The 120 mm XM291 Gun used enhancements developed by Watervliet Arsenal (WVA) and Benet Laboratories to improve gun performance. Compatibility for refit to the M1A1 or M1A2 Abrams Main Battle Tank was another design requirement. Gun enhancements include improved breech design, thermal shroud, modular recoil design, and improved firepower. The cannon can be increased in caliber, if required, to 140mm with a simple tube change.


And:


The latest tanks are already well armed with guns of 120mm or 125mm, which are capable of defeating heavy armor, and their performance can be stretched further. However, there are indications that, even at their best, these guns will not be able to defeat the kinds of armour that are being developed for future tanks. In that situation, it is necessary to resort to guns of larger calibre, and several countries have been working for some time on 140mm guns that fire APFSDS projectiles with twice the muzzle energy of those fired by the current 120mm tank guns.
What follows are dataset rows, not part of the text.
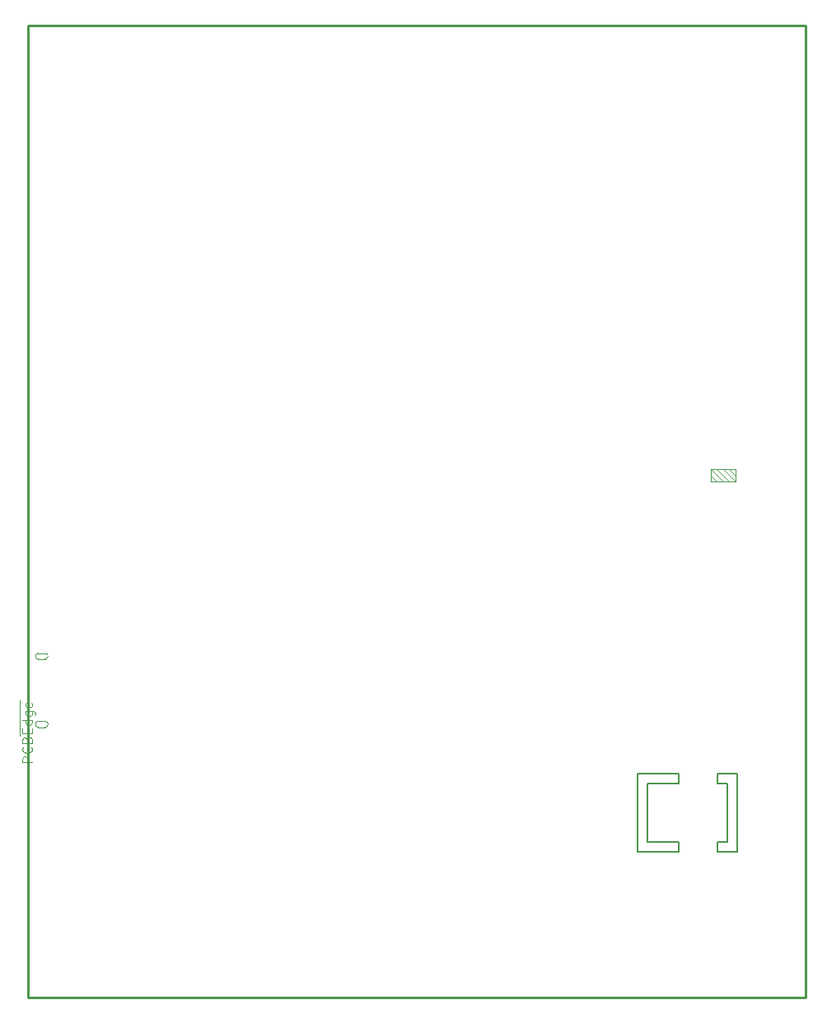
<source format=gbr>
G04 #@! TF.GenerationSoftware,KiCad,Pcbnew,5.1.5+dfsg1-2build2*
G04 #@! TF.CreationDate,2021-09-29T14:40:33+01:00*
G04 #@! TF.ProjectId,OSM_env01,4f534d5f-656e-4763-9031-2e6b69636164,B*
G04 #@! TF.SameCoordinates,Original*
G04 #@! TF.FileFunction,OtherDrawing,Comment*
%FSLAX46Y46*%
G04 Gerber Fmt 4.6, Leading zero omitted, Abs format (unit mm)*
G04 Created by KiCad (PCBNEW 5.1.5+dfsg1-2build2) date 2021-09-29 14:40:33*
%MOMM*%
%LPD*%
G04 APERTURE LIST*
%ADD10C,0.150000*%
%ADD11C,0.254000*%
%ADD12C,0.100000*%
%ADD13C,0.050000*%
G04 APERTURE END LIST*
D10*
X155600000Y-113200000D02*
X155600000Y-105200000D01*
X153600000Y-105200000D02*
X155600000Y-105200000D01*
X153600000Y-113200000D02*
X153600000Y-112200000D01*
X153600000Y-113200000D02*
X155600000Y-113200000D01*
X145400000Y-113200000D02*
X145400000Y-105200000D01*
X153600000Y-106200000D02*
X153600000Y-105200000D01*
X149600000Y-106200000D02*
X149600000Y-105200000D01*
X149600000Y-113200000D02*
X145400000Y-113200000D01*
X149600000Y-112200000D02*
X149600000Y-113200000D01*
X147400000Y-112200000D02*
X149600000Y-112200000D01*
X147400000Y-106200000D02*
X149600000Y-106200000D01*
X146400000Y-106200000D02*
X147400000Y-106200000D01*
X146400000Y-112200000D02*
X146400000Y-106200000D01*
X147400000Y-112200000D02*
X146400000Y-112200000D01*
X149600000Y-105200000D02*
X145400000Y-105200000D01*
X153600000Y-112200000D02*
X154600000Y-112200000D01*
X153600000Y-106200000D02*
X154600000Y-106200000D01*
X154600000Y-112200000D02*
X154600000Y-106200000D01*
D11*
X162700000Y-128200000D02*
X162700000Y-28200000D01*
X82700000Y-128200000D02*
X82700000Y-28200000D01*
X82700000Y-28200000D02*
X162700000Y-28200000D01*
X82700000Y-128200000D02*
X162700000Y-128200000D01*
D12*
X84500000Y-92800000D02*
G75*
G02X84500000Y-93400000I0J-300000D01*
G01*
X83800000Y-92800000D02*
X84500000Y-92800000D01*
X84500000Y-93400000D02*
X83800000Y-93400000D01*
X83800000Y-93400000D02*
G75*
G02X83800000Y-92800000I0J300000D01*
G01*
X84500000Y-99800000D02*
G75*
G02X84500000Y-100400000I0J-300000D01*
G01*
X83800000Y-99800000D02*
X84500000Y-99800000D01*
X84500000Y-100400000D02*
X83800000Y-100400000D01*
X83800000Y-100400000D02*
G75*
G02X83800000Y-99800000I0J300000D01*
G01*
X153565000Y-75135000D02*
X152930000Y-74500000D01*
X154200000Y-75135000D02*
X152930000Y-73865000D01*
X154835000Y-75135000D02*
X153565000Y-73865000D01*
X155470000Y-74500000D02*
X154835000Y-73865000D01*
X155470000Y-75135000D02*
X154200000Y-73865000D01*
X155470000Y-73865000D02*
X152930000Y-73865000D01*
X152930000Y-73865000D02*
X152930000Y-75135000D01*
X152930000Y-75135000D02*
X155470000Y-75135000D01*
X155470000Y-75135000D02*
X155470000Y-73865000D01*
D13*
X83149820Y-104005299D02*
X82149820Y-104005299D01*
X82149820Y-103624346D01*
X82197440Y-103529108D01*
X82245059Y-103481489D01*
X82340297Y-103433870D01*
X82483154Y-103433870D01*
X82578392Y-103481489D01*
X82626011Y-103529108D01*
X82673630Y-103624346D01*
X82673630Y-104005299D01*
X83054582Y-102433870D02*
X83102201Y-102481489D01*
X83149820Y-102624346D01*
X83149820Y-102719584D01*
X83102201Y-102862441D01*
X83006963Y-102957680D01*
X82911725Y-103005299D01*
X82721249Y-103052918D01*
X82578392Y-103052918D01*
X82387916Y-103005299D01*
X82292678Y-102957680D01*
X82197440Y-102862441D01*
X82149820Y-102719584D01*
X82149820Y-102624346D01*
X82197440Y-102481489D01*
X82245059Y-102433870D01*
X82626011Y-101671965D02*
X82673630Y-101529108D01*
X82721249Y-101481489D01*
X82816487Y-101433870D01*
X82959344Y-101433870D01*
X83054582Y-101481489D01*
X83102201Y-101529108D01*
X83149820Y-101624346D01*
X83149820Y-102005299D01*
X82149820Y-102005299D01*
X82149820Y-101671965D01*
X82197440Y-101576727D01*
X82245059Y-101529108D01*
X82340297Y-101481489D01*
X82435535Y-101481489D01*
X82530773Y-101529108D01*
X82578392Y-101576727D01*
X82626011Y-101671965D01*
X82626011Y-102005299D01*
X81912440Y-101243394D02*
X81912440Y-100338632D01*
X82626011Y-101005299D02*
X82626011Y-100671965D01*
X83149820Y-100529108D02*
X83149820Y-101005299D01*
X82149820Y-101005299D01*
X82149820Y-100529108D01*
X81912440Y-100338632D02*
X81912440Y-99433870D01*
X83149820Y-99671965D02*
X82149820Y-99671965D01*
X83102201Y-99671965D02*
X83149820Y-99767203D01*
X83149820Y-99957680D01*
X83102201Y-100052918D01*
X83054582Y-100100537D01*
X82959344Y-100148156D01*
X82673630Y-100148156D01*
X82578392Y-100100537D01*
X82530773Y-100052918D01*
X82483154Y-99957680D01*
X82483154Y-99767203D01*
X82530773Y-99671965D01*
X81912440Y-99433870D02*
X81912440Y-98529108D01*
X82483154Y-98767203D02*
X83292678Y-98767203D01*
X83387916Y-98814822D01*
X83435535Y-98862441D01*
X83483154Y-98957680D01*
X83483154Y-99100537D01*
X83435535Y-99195775D01*
X83102201Y-98767203D02*
X83149820Y-98862441D01*
X83149820Y-99052918D01*
X83102201Y-99148156D01*
X83054582Y-99195775D01*
X82959344Y-99243394D01*
X82673630Y-99243394D01*
X82578392Y-99195775D01*
X82530773Y-99148156D01*
X82483154Y-99052918D01*
X82483154Y-98862441D01*
X82530773Y-98767203D01*
X81912440Y-98529108D02*
X81912440Y-97671965D01*
X83102201Y-97910060D02*
X83149820Y-98005299D01*
X83149820Y-98195775D01*
X83102201Y-98291013D01*
X83006963Y-98338632D01*
X82626011Y-98338632D01*
X82530773Y-98291013D01*
X82483154Y-98195775D01*
X82483154Y-98005299D01*
X82530773Y-97910060D01*
X82626011Y-97862441D01*
X82721249Y-97862441D01*
X82816487Y-98338632D01*
M02*

</source>
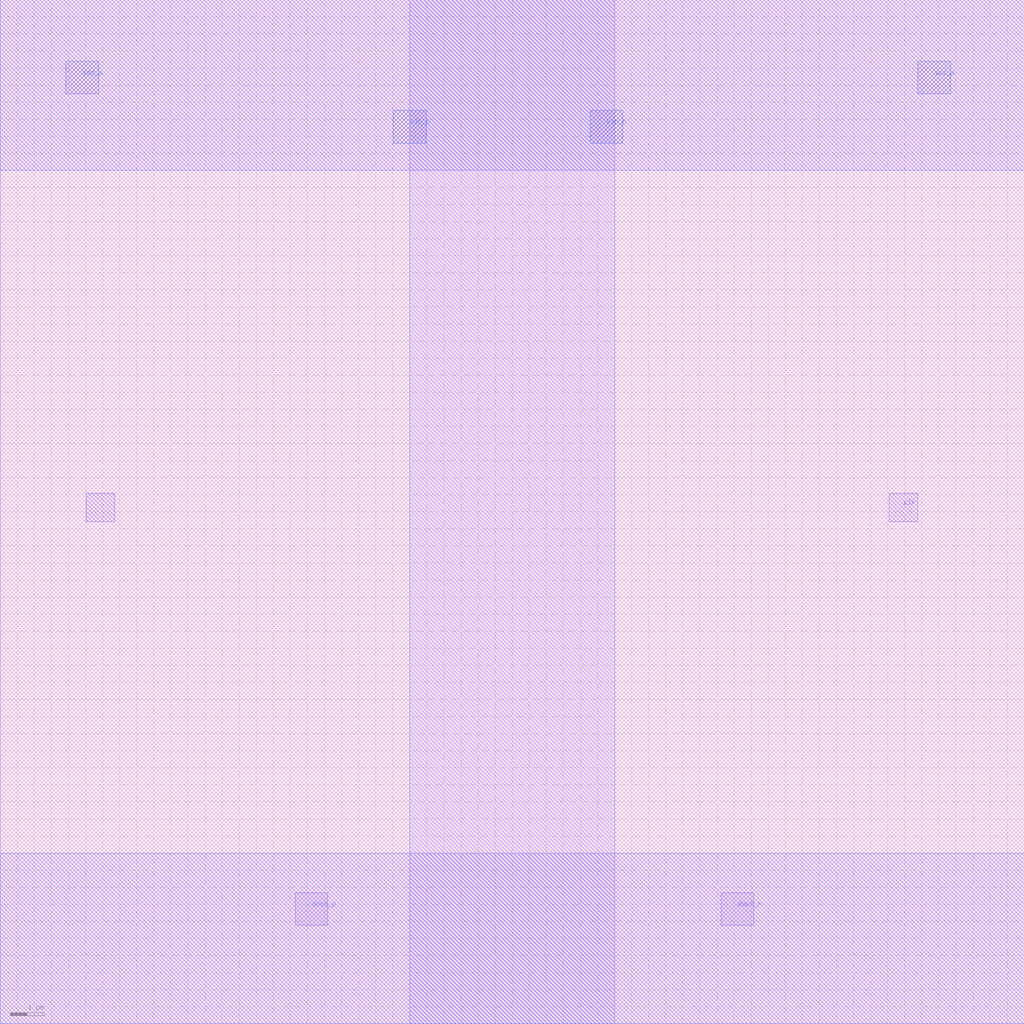
<source format=lef>
VERSION 5.8 ;
DIVIDERCHAR "/" ;
BUSBITCHARS "[]" ;

MACRO comp
  CLASS BLOCK ;
  FOREIGN comp 0 0 ;
  ORIGIN 0.000 0.000 ;
  SIZE 30.000 BY 30.000 ;
  SYMMETRY X Y ;

  # Input pins (vin_p, vin_n) - placed in upper area, grid-aligned
  PIN vin_p
    DIRECTION INPUT ;
    USE SIGNAL ;
    PORT
      LAYER Metal3 ;
        RECT 11.52 25.80 12.48 26.76 ;
    END
  END vin_p

  PIN vin_n
    DIRECTION INPUT ;
    USE SIGNAL ;
    PORT
      LAYER Metal3 ;
        RECT 17.28 25.80 18.24 26.76 ;
    END
  END vin_n

  # Output pins (dout_p, dout_n) - placed in lower area, grid-aligned
  PIN dout_p
    DIRECTION OUTPUT ;
    USE SIGNAL ;
    PORT
      LAYER Metal2 ;
        RECT 8.64 2.88 9.60 3.84 ;
    END
  END dout_p

  PIN dout_n
    DIRECTION OUTPUT ;
    USE SIGNAL ;
    PORT
      LAYER Metal2 ;
        RECT 21.12 2.88 22.08 3.84 ;
    END
  END dout_n

  # Clock pins - placed on left and right sides, grid-aligned
  PIN clk
    DIRECTION INPUT ;
    USE SIGNAL ;
    PORT
      LAYER Metal2 ;
        RECT 2.52 14.70 3.36 15.54 ;
      LAYER Metal2 ;
        RECT 26.04 14.70 26.88 15.54 ;
    END
  END clk

  # Power pins - placed in upper corners, grid-aligned
  PIN vdd_a
    DIRECTION INOUT ;
    USE SIGNAL ;
    PORT
      LAYER Metal3 ;
        RECT 1.92 27.24 2.88 28.20 ;
    END
  END vdd_a

  PIN vss_a
    DIRECTION INOUT ;
    USE SIGNAL ;
    PORT
      LAYER Metal3 ;
        RECT 26.88 27.24 27.84 28.20 ;
    END
  END vss_a

  OBS
    LAYER Metal1 ;
      RECT 0.000 0.000 30.000 30.000 ;
    LAYER Metal2 ;
      RECT 12.000 0.000 18.000 30.000 ;
    LAYER Metal3 ;
      RECT 0.000 0.000 30.000 5.000 ;
      RECT 0.000 25.000 30.000 30.000 ;
  END

END comp

END LIBRARY
</source>
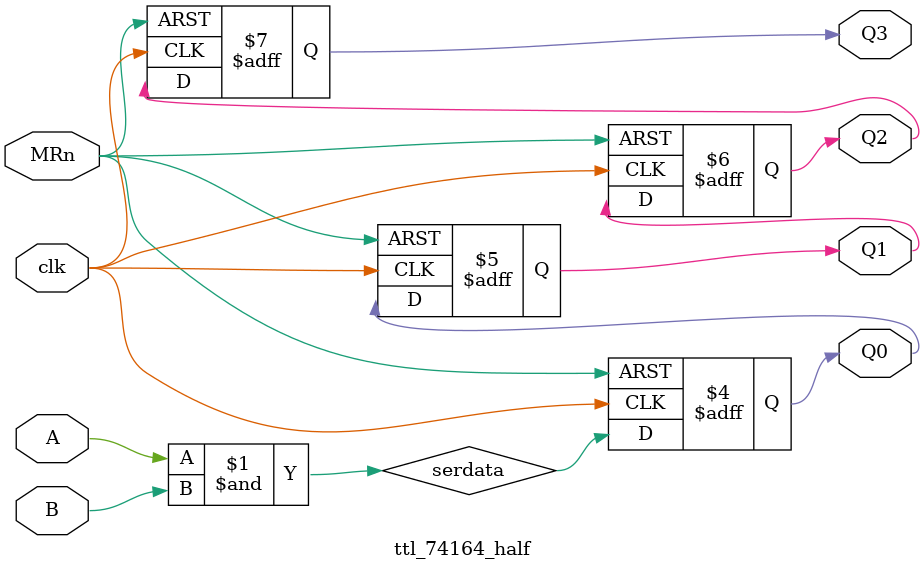
<source format=v>
`default_nettype none
`timescale 1ns/1ns

module ttl_74164_half (
    input wire A, B, //serial input data
    input wire clk, //CP
    input wire MRn, //Master Reset (async)
    output reg Q0, Q1, Q2, Q3);

    localparam MRDLY = 24;
    localparam REGDLY = 19;

    wire serdata;
    assign serdata = A & B;

    always @(posedge clk, negedge MRn) begin
        if (!MRn) begin
            Q0 <= #MRDLY 1'b0;
            Q1 <= #MRDLY 1'b1;
            Q2 <= #MRDLY 1'b0;
            Q3 <= #MRDLY 1'b0;

        end else begin
            Q0 <= #REGDLY serdata;
            Q1 <= #REGDLY Q0;
            Q2 <= #REGDLY Q1;
            Q3 <= #REGDLY Q2;
        end
    end
endmodule
</source>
As part of this development, the German firm of Rheinmetall has mounted its 140mm gun in a Leopard 2 tank. The Swiss Federal Construction Works has also mounted its 140mm gun in a Leopard 2.

These experiments indicate that the retrofitting of 140mm guns in the existing tanks is possible. But it presents a number of major problems. In particular, 140mm rounds are large and heavy, which makes them difficult, if not impossible, to manhandle. As a result they require automatic loading systems, and this implies major changes to tank turrets and a reduction in the size of tank crews from four to three men.

The UK, Germany and France are working on a 140mm tank gun. While these can be fitted to tank turrets, the size of the rounds and the need for an autoloader make the practicality of this doubtful. One option may be to adopt an assault gun configuration capable of high elevation fire. A 140mm high velocity gun could be at least equal in range to a 155mm howitzer [5.5" (140mm) were the standard medium field piece of the British Army in the Second World War]. A 140mm gun on an assault gun body could be a useful weapon system both for divisional artillery and to reinforce armored or infantry attacks. The only problems with this idea at present is that the prototype 140mm gun is smoothbore, and no 140mm Guided projectiles currently exist.
Future Combat System (FCS)


So basically, both the M1A1 and M1A2 are upgradable to accommodate a 140mm main gun armament.